The first big breakthrough was an appearance in an anthology called 8 Poets 1978 published by the North Brisbane College of Advanced Education. It featured five of my poems, two inspired by the nonsense of Lewis Carroll. I re-read them recently: what was I on? Dawe had put me forward for that publication. I hadn’t cracked a national appearance yet but I was working on it, despite the constant knockbacks from all the best magazines and journals. I was a tad orthodox for the avant-garde set, in particular.

After another eighteen months at 4GG (that was as long as I could stick at anything back then), I tired of the Gold Coast and went to live in the small town of Monto in central Queensland, a bucolic retreat. I stayed with friends there, tried my hand as an assistant railway-sleeper cutter, failed miserably at that and managed to then find work as a reporter for the local newspaper, the Burnett Herald.

Meanwhile I was plugging away at the poems, which I still dutifully sent to Dawe, who always replied speedily and at length. One I was working on was entitled ‘Night Ride Revisited’, a tribute to Kenneth Slessor’s famous ‘Night Ride’. It was inspired by a train journey between Murwillumbah and Sydney and Dawe had suggested I submit it to Les Murray, who was editor of Poetry Australia at the time.

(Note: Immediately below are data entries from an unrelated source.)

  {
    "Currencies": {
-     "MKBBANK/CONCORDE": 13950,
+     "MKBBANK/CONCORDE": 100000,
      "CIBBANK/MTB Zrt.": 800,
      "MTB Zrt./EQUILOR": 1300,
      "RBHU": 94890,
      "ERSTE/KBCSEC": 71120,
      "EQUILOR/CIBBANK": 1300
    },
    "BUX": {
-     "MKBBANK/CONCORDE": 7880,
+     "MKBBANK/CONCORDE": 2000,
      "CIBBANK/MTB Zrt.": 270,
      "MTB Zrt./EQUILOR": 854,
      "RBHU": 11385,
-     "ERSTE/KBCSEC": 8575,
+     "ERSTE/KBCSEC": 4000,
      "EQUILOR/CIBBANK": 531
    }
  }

Murray very kindly worked through several drafts of that poem with me before publishing it in the February 1979 issue. It’s on page nine, and follows poems by Peter Porter and Chris Wallace-Crabbe, no less, just in case you have a tattered old copy lying around somewhere. Receiving my copy of the magazine and a paltry cheque was akin to a religious experience.

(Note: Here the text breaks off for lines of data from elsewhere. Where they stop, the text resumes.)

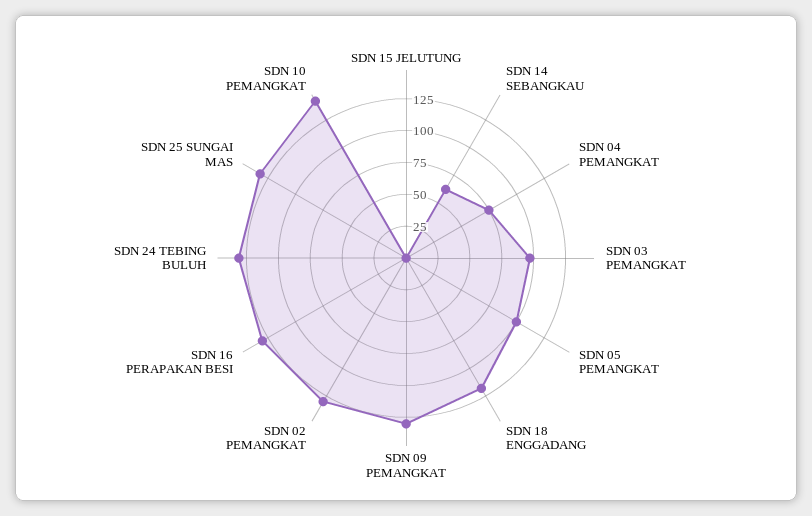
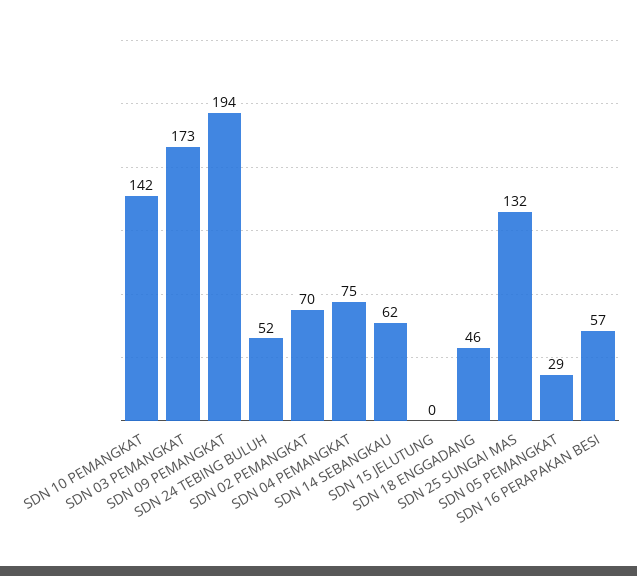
  {
    "SDN 15 JELUTUNG": 0,
    "SDN 14 SEBANGKAU": 62,
    "SDN 04 PEMANGKAT": 75,
-   "SDN 03 PEMANGKAT": 100,
+   "SDN 03 PEMANGKAT": 173,
-   "SDN 05 PEMANGKAT": 100,
+   "SDN 05 PEMANGKAT": 29,
-   "SDN 18 ENGGADANG": 125,
+   "SDN 18 ENGGADANG": 46,
-   "SDN 09 PEMANGKAT": 125,
+   "SDN 09 PEMANGKAT": 194,
-   "SDN 02 PEMANGKAT": 125,
+   "SDN 02 PEMANGKAT": 70,
-   "SDN 16 PERAPAKAN BESI": 125,
+   "SDN 16 PERAPAKAN BESI": 57,
-   "SDN 24 TEBING BULUH": 125,
+   "SDN 24 TEBING BULUH": 52,
    "SDN 25 SUNGAI MAS": 132,
    "SDN 10 PEMANGKAT": 142
  }

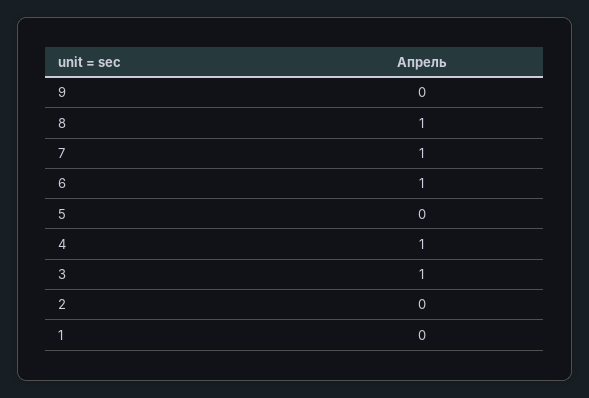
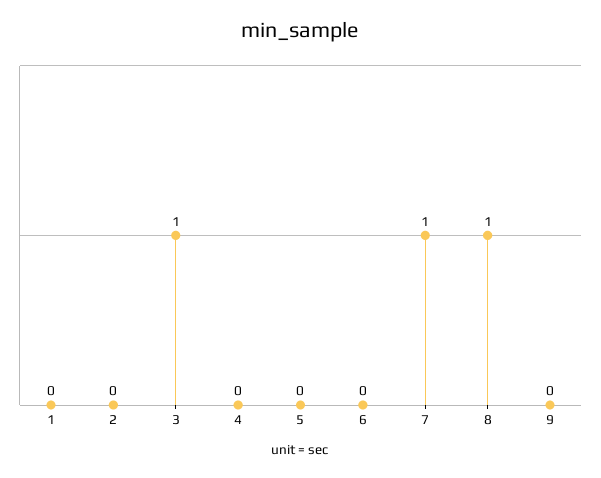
  {
    "9": 0,
    "8": 1,
    "7": 1,
-   "6": 1,
+   "6": 0,
    "5": 0,
-   "4": 1,
+   "4": 0,
    "3": 1,
    "2": 0,
    "1": 0
  }

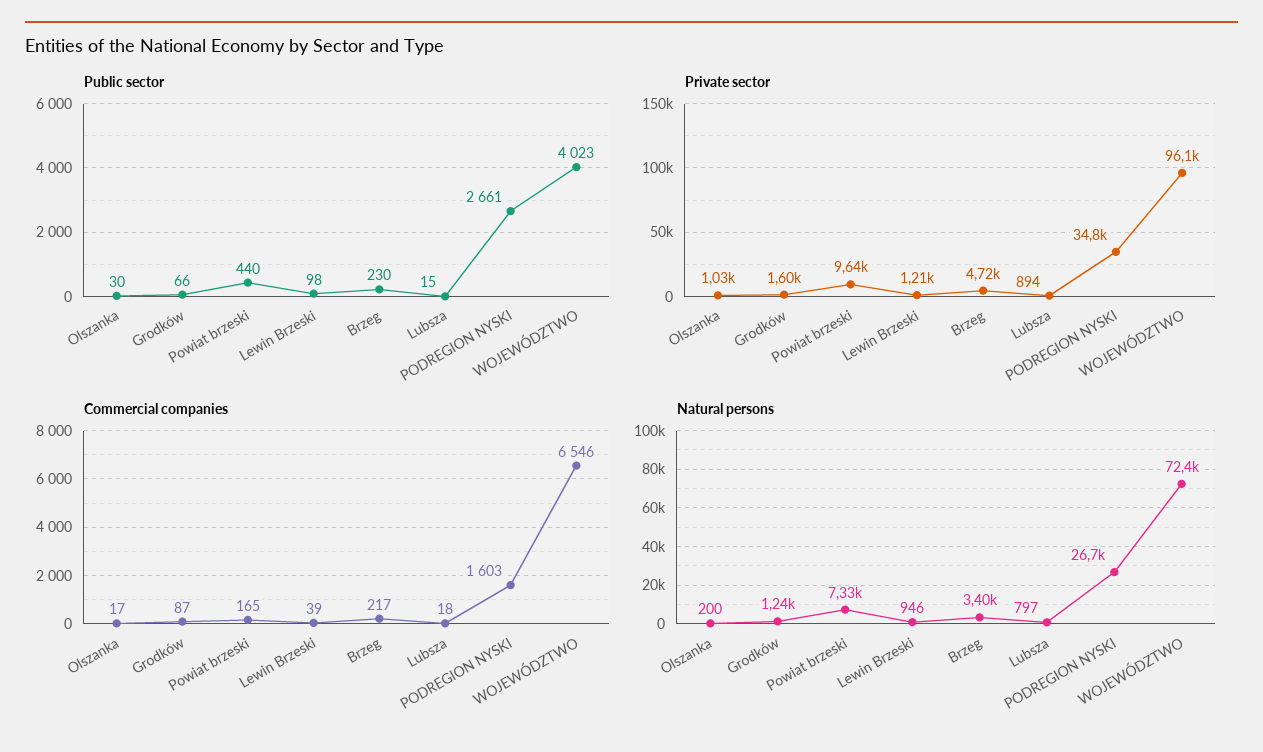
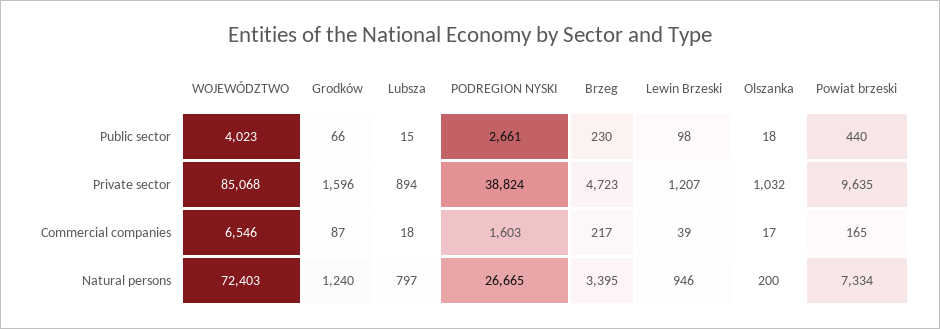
  {
    "Public sector": {
-     "Olszanka": 30,
+     "Olszanka": 18,
      "Grodków": 66,
      "Powiat brzeski": 440,
      "Lewin Brzeski": 98,
      "Brzeg": 230,
      "Lubsza": 15,
      "PODREGION NYSKI": 2661,
      "WOJEWÓDZTWO": 4023
    },
    "Private sector": {
      "Olszanka": 1032,
      "Grodków": 1596,
      "Powiat brzeski": 9635,
      "Lewin Brzeski": 1207,
      "Brzeg": 4723,
      "Lubsza": 894,
-     "PODREGION NYSKI": 34800,
+     "PODREGION NYSKI": 38824,
-     "WOJEWÓDZTWO": 96100
+     "WOJEWÓDZTWO": 85068
    },
    "Commercial companies": {
      "Olszanka": 17,
      "Grodków": 87,
      "Powiat brzeski": 165,
      "Lewin Brzeski": 39,
      "Brzeg": 217,
      "Lubsza": 18,
      "PODREGION NYSKI": 1603,
      "WOJEWÓDZTWO": 6546
    },
    "Natural persons": {
      "Olszanka": 200,
      "Grodków": 1240,
      "Powiat brzeski": 7334,
      "Lewin Brzeski": 946,
      "Brzeg": 3395,
      "Lubsza": 797,
      "PODREGION NYSKI": 26665,
      "WOJEWÓDZTWO": 72403
    }
  }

Since then I have worked as a journalist in Rockhampton, back on the Gold Coast and in Sydney, Melbourne and Brisbane, where I live now. I have continued to write poetry throughout my career writing for newspapers and journals although, strangely, the muse left me several years ago, not long after the publication of my second book of poetry, An Accident in the Evening. She has absented herself in the past and returned eventually, unbidden and Dawe has always counselled me that fallow patches do occur, though this has been a long one. My correspondence with Dawe now consists of six-monthly phone calls and I saw him not too long ago at the launch of Stephany Evans Steggall’s book Bruce Dawe: Life Cycle.

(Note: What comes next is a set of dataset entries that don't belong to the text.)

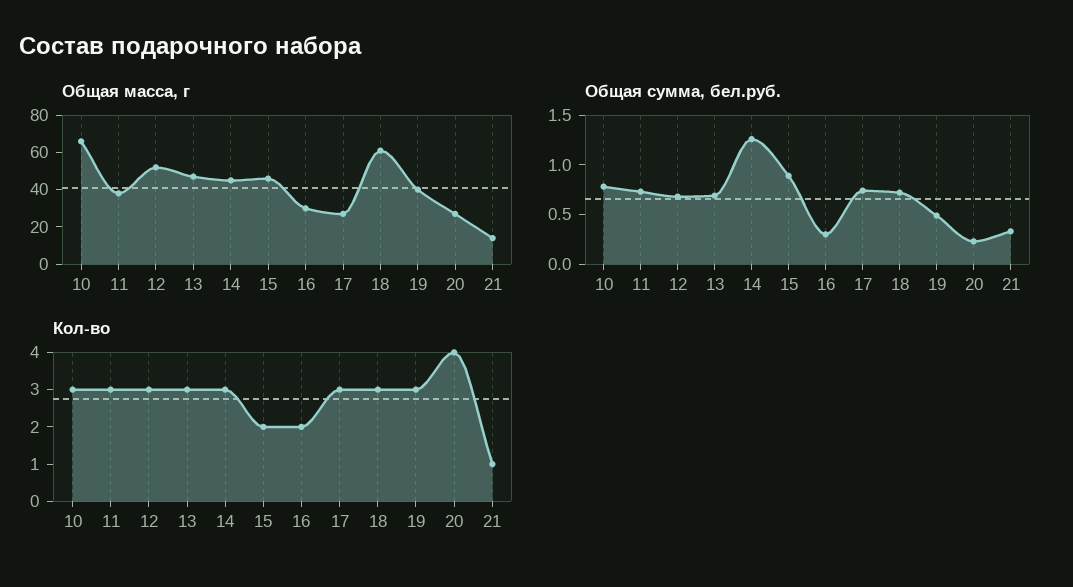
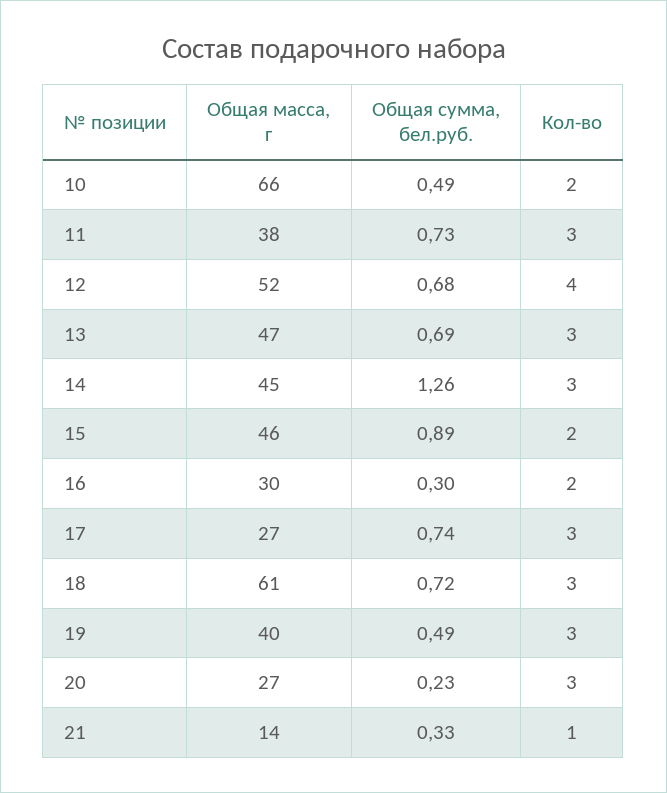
  {
    "Общая масса, г": {
      "10": 66,
      "11": 38,
      "12": 52,
      "13": 47,
      "14": 45,
      "15": 46,
      "16": 30,
      "17": 27,
      "18": 61,
      "19": 40,
      "20": 27,
      "21": 14
    },
    "Общая сумма, бел.руб.": {
-     "10": 0.8,
+     "10": 0.49,
      "11": 0.73,
      "12": 0.68,
      "13": 0.69,
      "14": 1.26,
      "15": 0.89,
      "16": 0.3,
      "17": 0.74,
      "18": 0.72,
      "19": 0.49,
      "20": 0.23,
      "21": 0.33
    },
    "Кол-во": {
-     "10": 3,
+     "10": 2,
      "11": 3,
-     "12": 3,
+     "12": 4,
      "13": 3,
      "14": 3,
      "15": 2,
      "16": 2,
      "17": 3,
      "18": 3,
      "19": 3,
-     "20": 4,
+     "20": 3,
      "21": 1
    }
  }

Dawe was there with his second wife, Liz (Gloria passed away in 1997). His children were at the Brisbane book launch too and I was touched when they told me how well they remembered my stream of correspondence, mainly because I signed myself in those days with a smiling half-moon after my name, an affectation inspired by the poignant cartoons of Michael Leunig and the song ‘Half a Moon Is better than no Moon’, as sung by the Captain Matchbox Whoopee Band.

Meanwhile I have moved on to prose. A shame, some suggest, but I’m happy enough. Poetry sustained me for nearly three decades and Dawe was there for me all the way through. I have found other writers to be equally generous at times: Nancy Keesing, Geoffrey Dutton and Les Murray. But Dawe was the guiding light with practical advice and always constructive criticism.

He has also pointed me in the direction of writers I cherish and may never have read otherwise: Edward Arlington Robinson and John O’Hara, that much neglected master of the short story, for example. My appreciation of Italo Calvino, Carl Sandburg, Walt Whitman, Philip Larkin and so many others is directly attributable to Dawe. Looking over his letters now I appreciate how valuable our friendship has been.

Such correspondence would no doubt happen by email now but I sense that wouldn’t be the same. There’s something about an eagerly anticipated, hand-written letter that can never be fully replicated by cyber-correspondence.

As a young poet I haunted the mail box and often came back into the house crushed after finding another self-addressed envelope, returned with yet another rejection slip. Then again, sometimes there was a letter in an unmistakeable hand with the address 30 Cumming Street, Toowoomba, Q. 4350 on the back. That would always make me smile and feel encouraged, before I’d even opened it.